Results: A total of 187/1763 administrations (10.6%) in 45 pts (33%) was delayed [29 IFX (32.6%), 16 ADA (43.2%) (p = 0.3)]. The mean number of delayed administrations was 2.2 and the delay 13.7 days (1–35). Forgetfulness, summer holidays, pharmaceutical supply and intentional non adherence were responsible for 294 days delay (28 pts). Adverse events were responsible for 198 days delay (18 pts). A total of 82/1763 administrations (4.65%) were anticipated in 14 pts (13 on IFX – 92.8% – and 1 on ADA – 7.2% – p < 0.01), with a mean of 2.05 events/pt and an anticipation vs scheduled timing of 7.8 days (1–28). The reason for anticipation was related to practical issues in 19 (23.2%), occurrence of articular pain in 1 (1.2%) and lost response/active disease in 62 (75.6%) administrations. A clinical need and not a lack of adherence justify anticipation in these last 62 patients.
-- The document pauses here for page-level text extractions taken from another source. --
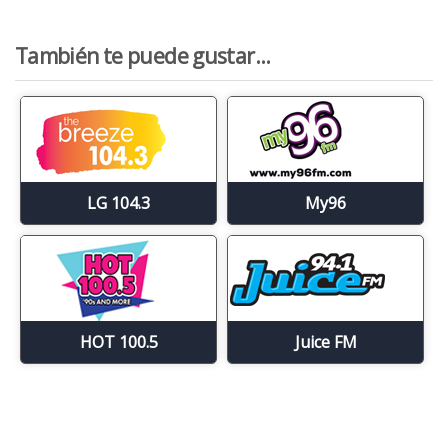
También te puede gustar...
LG 104.3
My96
HOT 100.5
Juice FM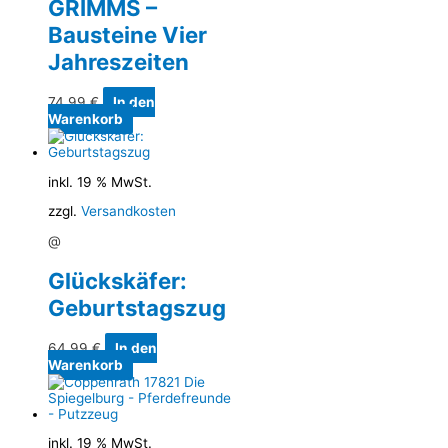
GRIMMS –
Bausteine Vier
Jahreszeiten
74,99
€
In den
Warenkorb
inkl. 19 % MwSt.
zzgl.
Versandkosten
@
Glückskäfer:
Geburtstagszug
64,99
€
In den
Warenkorb
inkl. 19 % MwSt.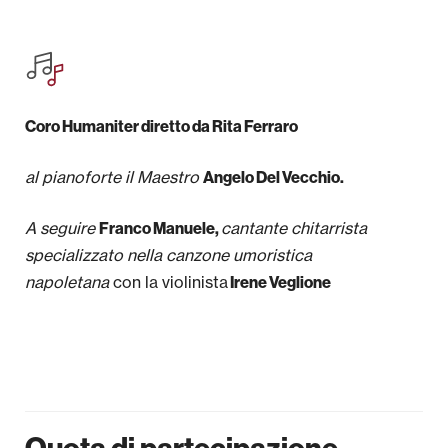
Coro Humaniter diretto da Rita Ferraro
al pianoforte il M
aestro
Angelo Del Vecchio.
A seguire
cantante chitarrista
Franco Manuele,
specializzato nella canzone umoristica
napoletana
con la violinista
Irene Veglione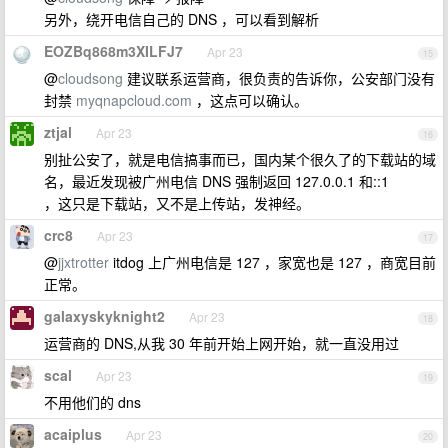
另外，绕开电信自己的 DNS ，可以看到解析
EOZBq868m3XILFJ7
Apr 23
15
@
cloudsong
建议联系运营商，很负责的告诉你，公安部门没有
封禁
myqnapcloud.com
，这点可以确认。
ztjal
Apr 23
16
别扯公安了，就是电信搞事而已，国内某个很久了的下载站的域
名，最近发现被广州电信 DNS 强制返回 127.0.0.1 和::1
，这只是下载站，又不是上传站，发神经。
crc8
Apr 23
17
@
jjxtrotter
itdog 上广州电信是 127 ，家宽也是 127 ，商宽目前
正常。
galaxyskyknight2
Apr 23
18
运营商的 DNS,从我 30 年前开始上网开始，就一直没用过
scal
Apr 23
19
不用他们的 dns
acaiplus
Apr 23
20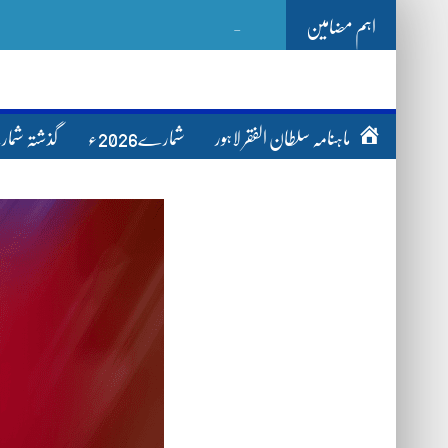
اہم مضامین
Ghazwa Badar غزو
-
ماہنامہ سلطان الفقر لاہور
شمارے2026ء
گذشتہ شم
Conclusions: About 30% of patients failed to adhere strictly to scheduled treatment with biologics, in 10.6% of administrations. Possible consequences of reduced compliance remain to be assessed. Interestingly, in this study lack of adherence has been found also with agents which do not require daily and/or multiple administrations (features associated with low adherence in literature). No difference has been found between IFX and ADA in terms of decreased adherence.

1. World Health Organization. Adherence to long term Therapies. Evidence for action. 2003.